__To-do item__.
Will you extract the entries word for word? Images should not appear in the copy.

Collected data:
'''

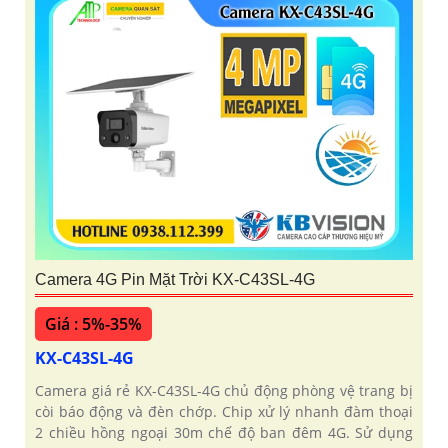
Camera 4G Pin Mặt Trời KX-C43SL-4G
Giá : 5%-35%
KX-C43SL-4G
Camera giá rẻ KX-C43SL-4G chủ động phòng vệ trang bị
còi báo động và đèn chớp. Chip xử lý nhanh đàm thoại
2 chiều hồng ngoại 30m chế độ ban đêm 4G. Sử dụng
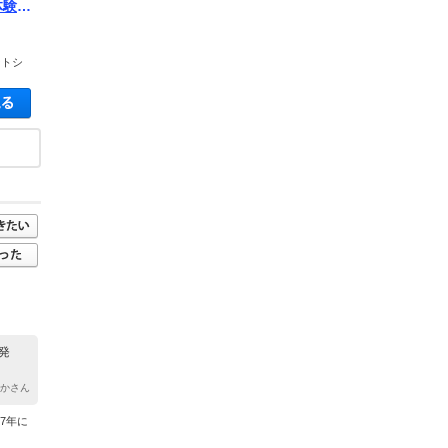
体験！
ご予
ントシ
！
空き状況・料金を見る
発
たかさん
7年に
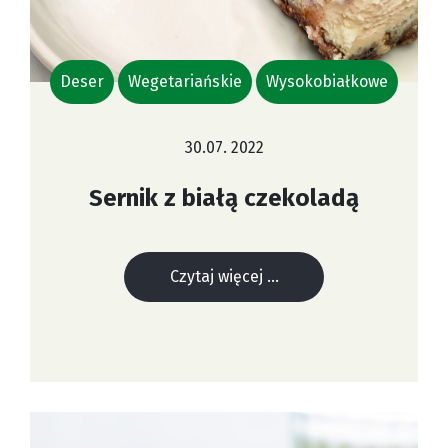
Deser
Wegetariańskie
Wysokobiałkowe
30.07. 2022
Sernik z białą czekoladą
Czytaj więcej ...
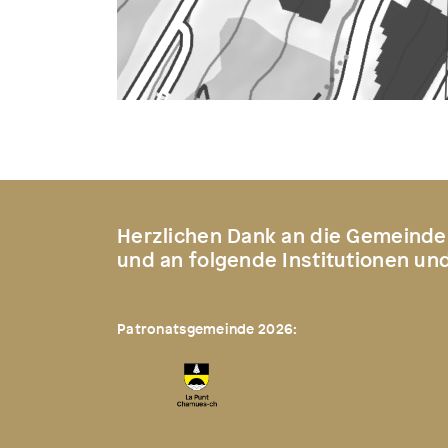
Herzlichen Dank an die Gemeinde
und an folgende Institutionen un
Patronatsgemeinde 2026:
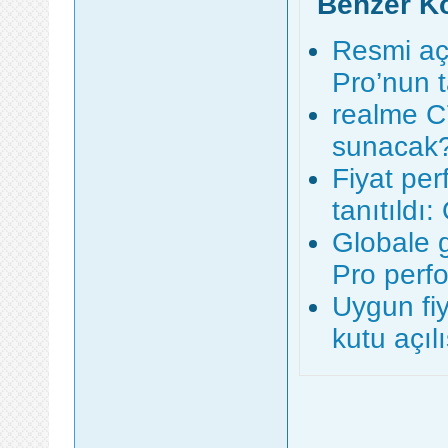
Benzer K
Resmi aç
Pro’nun t
realme C
sunacak
Fiyat pe
tanıtıldı: 
Globale 
Pro perf
Uygun fi
kutu açılı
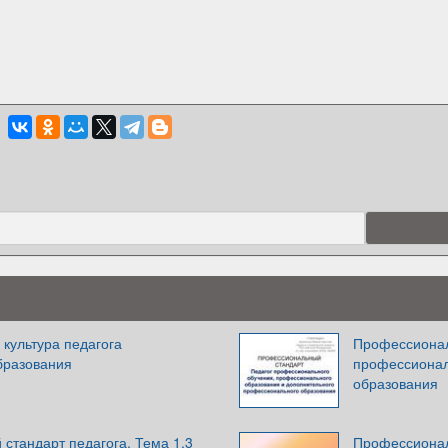
культура педагога
Профессионал
бразования
профессионал
образования
стандарт педагога. Тема 1.3
Профессионал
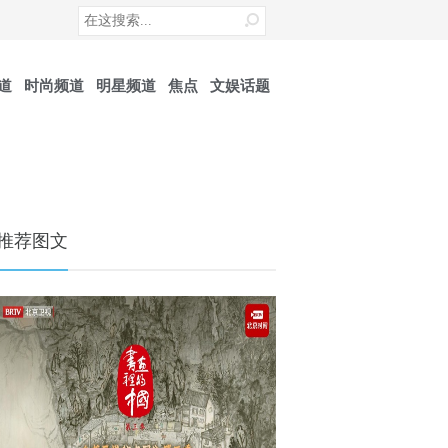
道
时尚频道
明星频道
焦点
文娱话题
推荐图文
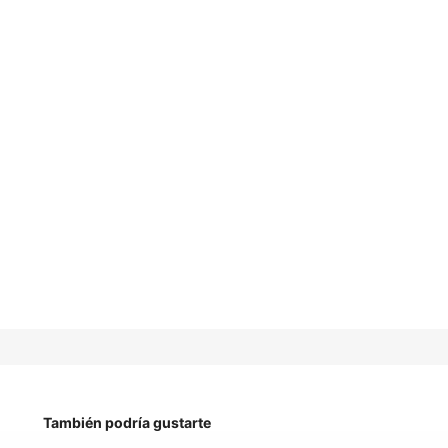
También podría gustarte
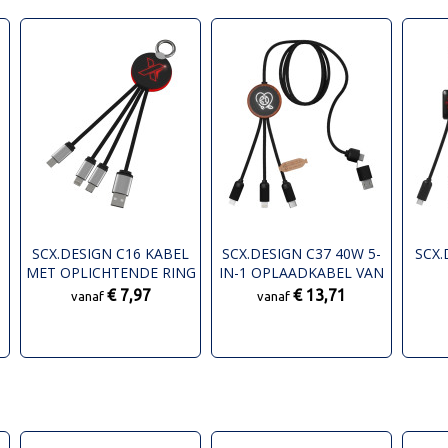
SCX.DESIGN C16 KABEL
SCX.DESIGN C37 40W 5-
SCX.
MET OPLICHTENDE RING
IN-1 OPLAADKABEL VAN
RPET MET OPLICHTEND
€ 7,97
€ 13,71
vanaf
vanaf
LOGO EN RONDE
HOUTEN BEHUIZING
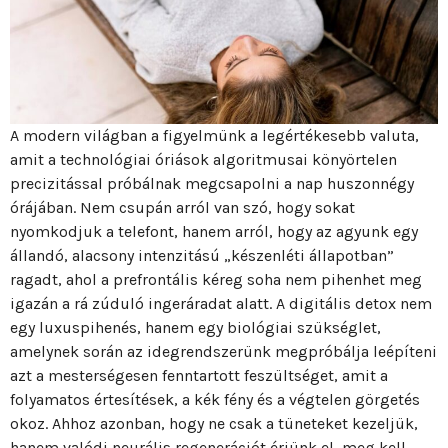
A modern világban a figyelmünk a legértékesebb valuta,
amit a technológiai óriások algoritmusai könyörtelen
precizitással próbálnak megcsapolni a nap huszonnégy
órájában. Nem csupán arról van szó, hogy sokat
nyomkodjuk a telefont, hanem arról, hogy az agyunk egy
állandó, alacsony intenzitású „készenléti állapotban”
ragadt, ahol a prefrontális kéreg soha nem pihenhet meg
igazán a rá zúduló ingeráradat alatt. A digitális detox nem
egy luxuspihenés, hanem egy biológiai szükséglet,
amelynek során az idegrendszerünk megpróbálja leépíteni
azt a mesterségesen fenntartott feszültséget, amit a
folyamatos értesítések, a kék fény és a végtelen görgetés
okoz. Ahhoz azonban, hogy ne csak a tüneteket kezeljük,
hanem valódi neurális regenerációt érjünk el, meg kell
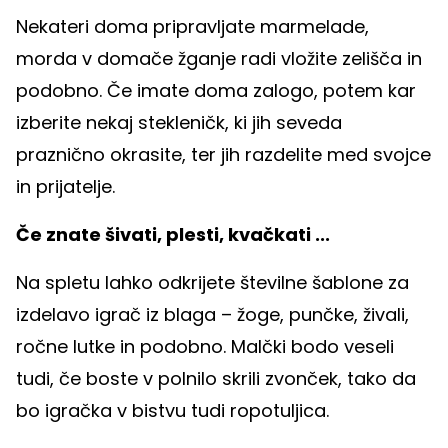
Nekateri doma pripravljate marmelade,
morda v domače žganje radi vložite zelišča in
podobno. Če imate doma zalogo, potem kar
izberite nekaj stekleničk, ki jih seveda
praznično okrasite, ter jih razdelite med svojce
in prijatelje.
Če znate šivati, plesti, kvačkati ...
Na spletu lahko odkrijete številne šablone za
izdelavo igrač iz blaga – žoge, punčke, živali,
ročne lutke in podobno. Malčki bodo veseli
tudi, če boste v polnilo skrili zvonček, tako da
bo igračka v bistvu tudi ropotuljica.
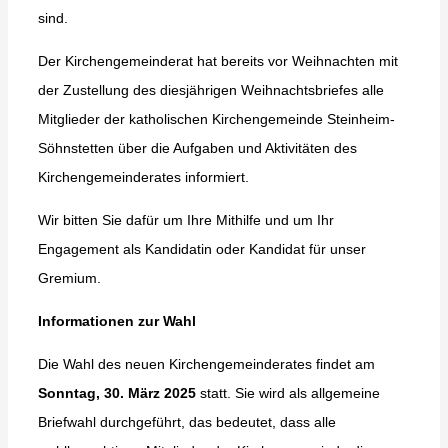
sind.
Der Kirchengemeinderat hat bereits vor Weihnachten mit
der Zustellung des diesjährigen Weihnachtsbriefes alle
Mitglieder der katholischen Kirchengemeinde Steinheim-
Söhnstetten über die Aufgaben und Aktivitäten des
Kirchengemeinderates informiert.
Wir bitten Sie dafür um Ihre Mithilfe und um Ihr
Engagement als Kandidatin oder Kandidat für unser
Gremium.
Informationen zur Wahl
Die Wahl des neuen Kirchengemeinderates findet am
Sonntag, 30. März 2025
statt. Sie wird als allgemeine
Briefwahl durchgeführt, das bedeutet, dass alle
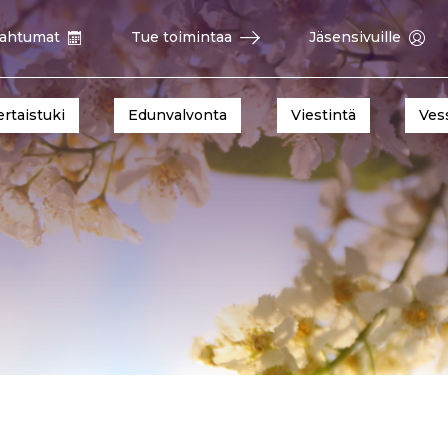
ahtumat
Tue toimintaa
Jäsensivuille
ertaistuki
Edunvalvonta
Viestintä
Ves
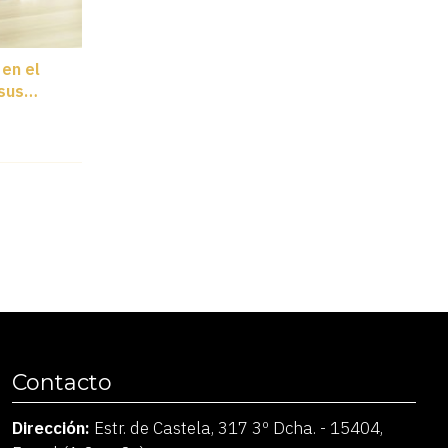
 en el
sus
Contacto
Dirección:
Estr. de Castela, 317 3º Dcha. - 15404,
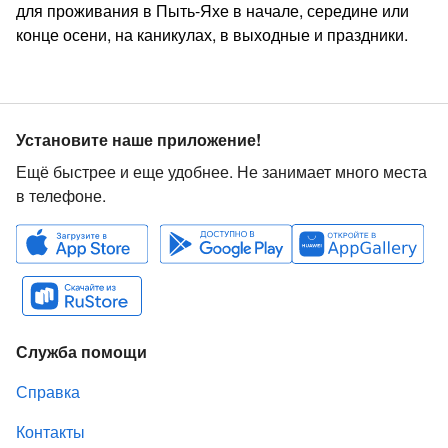
для проживания в Пыть-Яхе в начале, середине или
конце осени, на каникулах, в выходные и праздники.
Установите наше приложение!
Ещё быстрее и еще удобнее. Не занимает много места
в телефоне.
Служба помощи
Справка
Контакты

'''

__Expected output__.
Camera 4G Pin Mặt Trời KX-C43SL-4G
Giá : 5%-35%
KX-C43SL-4G
Camera giá rẻ KX-C43SL-4G chủ động phòng vệ trang bị
còi báo động và đèn chớp. Chip xử lý nhanh đàm thoại
2 chiều hồng ngoại 30m chế độ ban đêm 4G. Sử dụng
体験！
ご予
ントシ
！
空き状況・料金を見る
発
たかさん
7年に
Deser
Wegetariańskie
Wysokobiałkowe
30.07. 2022
Sernik z białą czekoladą
Czytaj więcej ...
Herzlichen Dank an die Gemeinde
und an folgende Institutionen un
Patronatsgemeinde 2026:
Benzer K
Resmi aç
Pro’nun t
realme C
sunacak
Fiyat pe
tanıtıldı: 
Globale 
Pro perf
Uygun fi
kutu açılı
культура педагога
Профессионал
бразования
профессионал
образования
стандарт педагога. Тема 1.3
Профессионал
道
时尚频道
明星频道
焦点
文娱话题
推荐图文
También podría gustarte
SCX.DESIGN C16 KABEL
SCX.DESIGN C37 40W 5-
SCX.
MET OPLICHTENDE RING
IN-1 OPLAADKABEL VAN
RPET MET OPLICHTEND
€ 7,97
€ 13,71
vanaf
vanaf
LOGO EN RONDE
HOUTEN BEHUIZING
A modern világban a figyelmünk a legértékesebb valuta,
amit a technológiai óriások algoritmusai könyörtelen
precizitással próbálnak megcsapolni a nap huszonnégy
órájában. Nem csupán arról van szó, hogy sokat
nyomkodjuk a telefont, hanem arról, hogy az agyunk egy
állandó, alacsony intenzitású „készenléti állapotban”
ragadt, ahol a prefrontális kéreg soha nem pihenhet meg
igazán a rá zúduló ingeráradat alatt. A digitális detox nem
egy luxuspihenés, hanem egy biológiai szükséglet,
amelynek során az idegrendszerünk megpróbálja leépíteni
azt a mesterségesen fenntartott feszültséget, amit a
folyamatos értesítések, a kék fény és a végtelen görgetés
okoz. Ahhoz azonban, hogy ne csak a tüneteket kezeljük,
hanem valódi neurális regenerációt érjünk el, meg kell
Nekateri doma pripravljate marmelade,
morda v domače žganje radi vložite zelišča in
podobno. Če imate doma zalogo, potem kar
izberite nekaj stekleničk, ki jih seveda
praznično okrasite, ter jih razdelite med svojce
in prijatelje.
Če znate šivati, plesti, kvačkati ...
Na spletu lahko odkrijete številne šablone za
izdelavo igrač iz blaga – žoge, punčke, živali,
ročne lutke in podobno. Malčki bodo veseli
tudi, če boste v polnilo skrili zvonček, tako da
bo igračka v bistvu tudi ropotuljica.
sind.
Der Kirchengemeinderat hat bereits vor Weihnachten mit
der Zustellung des diesjährigen Weihnachtsbriefes alle
Mitglieder der katholischen Kirchengemeinde Steinheim-
Söhnstetten über die Aufgaben und Aktivitäten des
Kirchengemeinderates informiert.
Wir bitten Sie dafür um Ihre Mithilfe und um Ihr
Engagement als Kandidatin oder Kandidat für unser
Gremium.
Informationen zur Wahl
Die Wahl des neuen Kirchengemeinderates findet am
Sonntag, 30. März 2025
statt. Sie wird als allgemeine
Briefwahl durchgeführt, das bedeutet, dass alle
ahtumat
Tue toimintaa
Jäsensivuille
ertaistuki
Edunvalvonta
Viestintä
Ves
 en el
sus
Contacto
Dirección:
Estr. de Castela, 317 3º Dcha. - 15404,
для проживания в Пыть-Яхе в начале, середине или
конце осени, на каникулах, в выходные и праздники.
Установите наше приложение!
Ещё быстрее и еще удобнее. Не занимает много места
в телефоне.
Служба помощи
Справка
Контакты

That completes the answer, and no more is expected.